**What you need to do:** Nothing but the lines from the start of the entries through the line containing "low amount of" should appear in the answer, each given exactly.

**Stored data:**
▬▬▬▬▬▬▬▬▬▬
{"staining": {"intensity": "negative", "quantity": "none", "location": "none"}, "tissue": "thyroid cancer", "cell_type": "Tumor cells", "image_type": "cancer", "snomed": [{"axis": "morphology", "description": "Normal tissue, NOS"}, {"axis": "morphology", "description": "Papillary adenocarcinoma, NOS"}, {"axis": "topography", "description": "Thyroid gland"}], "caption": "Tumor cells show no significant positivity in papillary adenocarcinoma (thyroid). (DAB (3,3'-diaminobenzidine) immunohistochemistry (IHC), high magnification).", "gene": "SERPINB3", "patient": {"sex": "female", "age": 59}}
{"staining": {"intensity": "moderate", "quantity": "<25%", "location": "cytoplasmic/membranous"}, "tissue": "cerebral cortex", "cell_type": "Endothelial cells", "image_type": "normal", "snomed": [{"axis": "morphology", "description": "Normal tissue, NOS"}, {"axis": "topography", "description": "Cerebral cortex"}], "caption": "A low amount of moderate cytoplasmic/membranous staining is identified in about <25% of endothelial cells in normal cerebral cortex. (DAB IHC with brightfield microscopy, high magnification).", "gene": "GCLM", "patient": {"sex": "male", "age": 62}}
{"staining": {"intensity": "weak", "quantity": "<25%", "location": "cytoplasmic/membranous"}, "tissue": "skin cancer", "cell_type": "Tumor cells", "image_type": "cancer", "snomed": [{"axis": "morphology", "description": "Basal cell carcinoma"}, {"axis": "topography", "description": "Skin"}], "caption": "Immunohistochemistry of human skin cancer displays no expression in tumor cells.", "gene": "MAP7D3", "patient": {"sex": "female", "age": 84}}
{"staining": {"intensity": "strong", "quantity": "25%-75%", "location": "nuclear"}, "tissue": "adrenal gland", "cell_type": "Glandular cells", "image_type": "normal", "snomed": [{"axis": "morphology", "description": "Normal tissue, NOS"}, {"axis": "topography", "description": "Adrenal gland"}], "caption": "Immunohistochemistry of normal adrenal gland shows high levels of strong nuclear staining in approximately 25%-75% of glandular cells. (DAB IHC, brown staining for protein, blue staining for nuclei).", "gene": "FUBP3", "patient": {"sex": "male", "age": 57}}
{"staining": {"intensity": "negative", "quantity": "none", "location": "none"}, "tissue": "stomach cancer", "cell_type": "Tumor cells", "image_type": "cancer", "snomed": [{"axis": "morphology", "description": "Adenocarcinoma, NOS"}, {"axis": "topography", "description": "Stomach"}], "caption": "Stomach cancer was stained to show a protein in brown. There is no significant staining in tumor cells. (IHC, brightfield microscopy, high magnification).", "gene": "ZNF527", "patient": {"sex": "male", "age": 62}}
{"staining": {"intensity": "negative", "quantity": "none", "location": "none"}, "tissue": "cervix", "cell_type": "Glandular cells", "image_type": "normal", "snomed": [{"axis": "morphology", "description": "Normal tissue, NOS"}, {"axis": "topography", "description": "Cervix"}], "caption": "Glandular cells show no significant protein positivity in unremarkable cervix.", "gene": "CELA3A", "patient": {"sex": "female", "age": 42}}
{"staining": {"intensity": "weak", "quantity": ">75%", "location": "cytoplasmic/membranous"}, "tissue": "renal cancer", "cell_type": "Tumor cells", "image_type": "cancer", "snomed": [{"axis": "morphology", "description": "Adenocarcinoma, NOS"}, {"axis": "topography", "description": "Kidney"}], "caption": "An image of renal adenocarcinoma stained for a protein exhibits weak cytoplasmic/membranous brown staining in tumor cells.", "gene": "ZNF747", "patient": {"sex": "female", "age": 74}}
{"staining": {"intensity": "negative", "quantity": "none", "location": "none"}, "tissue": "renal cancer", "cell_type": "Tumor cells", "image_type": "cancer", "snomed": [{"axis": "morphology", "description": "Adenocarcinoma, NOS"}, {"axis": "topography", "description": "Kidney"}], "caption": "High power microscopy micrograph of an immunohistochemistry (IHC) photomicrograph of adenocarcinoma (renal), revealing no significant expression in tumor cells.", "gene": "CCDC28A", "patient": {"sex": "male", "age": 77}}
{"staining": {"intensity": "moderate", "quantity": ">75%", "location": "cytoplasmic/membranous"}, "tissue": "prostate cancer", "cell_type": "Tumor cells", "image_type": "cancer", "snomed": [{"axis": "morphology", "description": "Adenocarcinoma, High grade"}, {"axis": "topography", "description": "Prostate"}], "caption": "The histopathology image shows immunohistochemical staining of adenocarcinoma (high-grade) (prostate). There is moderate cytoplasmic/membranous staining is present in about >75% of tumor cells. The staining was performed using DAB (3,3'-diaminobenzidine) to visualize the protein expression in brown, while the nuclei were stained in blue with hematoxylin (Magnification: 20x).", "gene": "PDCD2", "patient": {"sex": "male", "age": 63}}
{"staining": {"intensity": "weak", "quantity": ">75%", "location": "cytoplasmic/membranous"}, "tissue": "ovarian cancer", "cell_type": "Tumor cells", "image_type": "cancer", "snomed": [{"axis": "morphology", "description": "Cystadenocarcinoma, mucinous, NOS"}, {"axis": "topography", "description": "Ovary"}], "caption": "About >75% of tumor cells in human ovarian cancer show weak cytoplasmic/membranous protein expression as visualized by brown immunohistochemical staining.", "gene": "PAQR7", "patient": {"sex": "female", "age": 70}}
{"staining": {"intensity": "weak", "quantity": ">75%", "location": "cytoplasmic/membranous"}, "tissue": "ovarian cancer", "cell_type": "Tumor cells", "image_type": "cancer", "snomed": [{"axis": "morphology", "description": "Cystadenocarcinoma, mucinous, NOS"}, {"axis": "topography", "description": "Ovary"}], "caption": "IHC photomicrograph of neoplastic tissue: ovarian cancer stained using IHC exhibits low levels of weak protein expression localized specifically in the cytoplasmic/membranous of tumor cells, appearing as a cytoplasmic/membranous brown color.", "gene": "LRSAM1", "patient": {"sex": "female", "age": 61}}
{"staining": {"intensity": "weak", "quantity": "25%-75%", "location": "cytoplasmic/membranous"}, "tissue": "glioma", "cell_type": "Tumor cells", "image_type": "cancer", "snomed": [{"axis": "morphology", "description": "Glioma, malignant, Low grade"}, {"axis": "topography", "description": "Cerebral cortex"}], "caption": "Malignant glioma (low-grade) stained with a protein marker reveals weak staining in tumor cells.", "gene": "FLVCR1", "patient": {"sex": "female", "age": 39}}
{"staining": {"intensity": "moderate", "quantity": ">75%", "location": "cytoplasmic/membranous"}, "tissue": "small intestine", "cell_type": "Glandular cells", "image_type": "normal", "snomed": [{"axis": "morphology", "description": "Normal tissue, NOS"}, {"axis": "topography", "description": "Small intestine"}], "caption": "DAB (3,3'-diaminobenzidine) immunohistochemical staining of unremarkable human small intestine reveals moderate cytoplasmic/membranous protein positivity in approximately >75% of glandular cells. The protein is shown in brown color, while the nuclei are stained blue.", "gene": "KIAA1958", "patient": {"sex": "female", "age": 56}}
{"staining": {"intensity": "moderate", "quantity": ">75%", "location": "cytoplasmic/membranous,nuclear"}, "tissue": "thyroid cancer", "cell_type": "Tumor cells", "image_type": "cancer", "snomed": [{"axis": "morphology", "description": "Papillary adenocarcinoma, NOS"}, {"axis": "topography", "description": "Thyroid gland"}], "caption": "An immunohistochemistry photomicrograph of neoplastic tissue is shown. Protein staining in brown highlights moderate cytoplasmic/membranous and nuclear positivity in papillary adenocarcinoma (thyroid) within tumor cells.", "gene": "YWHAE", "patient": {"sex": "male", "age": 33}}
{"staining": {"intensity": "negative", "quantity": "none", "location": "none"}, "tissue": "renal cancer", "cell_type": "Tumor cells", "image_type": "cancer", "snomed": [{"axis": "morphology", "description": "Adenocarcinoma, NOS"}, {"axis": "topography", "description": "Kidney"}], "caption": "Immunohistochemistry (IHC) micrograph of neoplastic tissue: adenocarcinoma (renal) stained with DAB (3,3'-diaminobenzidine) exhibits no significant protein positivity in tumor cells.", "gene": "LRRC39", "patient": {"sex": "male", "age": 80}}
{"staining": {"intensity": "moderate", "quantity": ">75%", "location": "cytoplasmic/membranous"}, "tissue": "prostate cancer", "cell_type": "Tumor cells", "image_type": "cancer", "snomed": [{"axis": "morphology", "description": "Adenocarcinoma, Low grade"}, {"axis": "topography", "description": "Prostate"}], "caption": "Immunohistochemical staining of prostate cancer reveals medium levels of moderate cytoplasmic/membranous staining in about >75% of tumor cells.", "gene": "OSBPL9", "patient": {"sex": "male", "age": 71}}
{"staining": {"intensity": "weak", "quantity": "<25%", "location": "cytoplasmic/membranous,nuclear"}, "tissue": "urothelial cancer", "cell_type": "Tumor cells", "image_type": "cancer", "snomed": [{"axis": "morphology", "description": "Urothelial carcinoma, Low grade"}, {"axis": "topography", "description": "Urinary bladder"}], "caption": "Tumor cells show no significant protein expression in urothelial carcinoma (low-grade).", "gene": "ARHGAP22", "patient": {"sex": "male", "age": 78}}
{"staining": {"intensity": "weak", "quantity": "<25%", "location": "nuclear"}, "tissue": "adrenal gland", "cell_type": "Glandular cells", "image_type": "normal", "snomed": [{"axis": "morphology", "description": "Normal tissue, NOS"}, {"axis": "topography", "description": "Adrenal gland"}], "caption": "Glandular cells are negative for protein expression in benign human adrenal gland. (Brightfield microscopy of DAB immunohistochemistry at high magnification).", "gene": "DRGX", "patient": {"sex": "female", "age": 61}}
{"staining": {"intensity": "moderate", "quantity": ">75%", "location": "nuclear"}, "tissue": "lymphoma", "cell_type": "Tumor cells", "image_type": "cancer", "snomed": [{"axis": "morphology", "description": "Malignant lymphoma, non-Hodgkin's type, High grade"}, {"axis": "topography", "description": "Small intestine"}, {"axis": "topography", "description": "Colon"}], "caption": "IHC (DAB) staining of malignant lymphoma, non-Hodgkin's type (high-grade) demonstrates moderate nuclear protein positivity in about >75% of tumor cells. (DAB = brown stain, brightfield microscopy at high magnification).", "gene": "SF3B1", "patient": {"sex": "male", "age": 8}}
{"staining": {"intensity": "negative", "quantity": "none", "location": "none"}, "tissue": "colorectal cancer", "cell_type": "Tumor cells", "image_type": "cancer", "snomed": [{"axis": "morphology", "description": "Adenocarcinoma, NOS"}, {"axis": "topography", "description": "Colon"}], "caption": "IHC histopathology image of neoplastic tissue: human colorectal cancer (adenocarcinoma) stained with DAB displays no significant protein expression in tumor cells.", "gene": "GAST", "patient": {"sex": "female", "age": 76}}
▬▬▬▬▬▬▬▬▬▬
**Answer for the task:**
{"staining": {"intensity": "negative", "quantity": "none", "location": "none"}, "tissue": "thyroid cancer", "cell_type": "Tumor cells", "image_type": "cancer", "snomed": [{"axis": "morphology", "description": "Normal tissue, NOS"}, {"axis": "morphology", "description": "Papillary adenocarcinoma, NOS"}, {"axis": "topography", "description": "Thyroid gland"}], "caption": "Tumor cells show no significant positivity in papillary adenocarcinoma (thyroid). (DAB (3,3'-diaminobenzidine) immunohistochemistry (IHC), high magnification).", "gene": "SERPINB3", "patient": {"sex": "female", "age": 59}}
{"staining": {"intensity": "moderate", "quantity": "<25%", "location": "cytoplasmic/membranous"}, "tissue": "cerebral cortex", "cell_type": "Endothelial cells", "image_type": "normal", "snomed": [{"axis": "morphology", "description": "Normal tissue, NOS"}, {"axis": "topography", "description": "Cerebral cortex"}], "caption": "A low amount of moderate cytoplasmic/membranous staining is identified in about <25% of endothelial cells in normal cerebral cortex. (DAB IHC with brightfield microscopy, high magnification).", "gene": "GCLM", "patient": {"sex": "male", "age": 62}}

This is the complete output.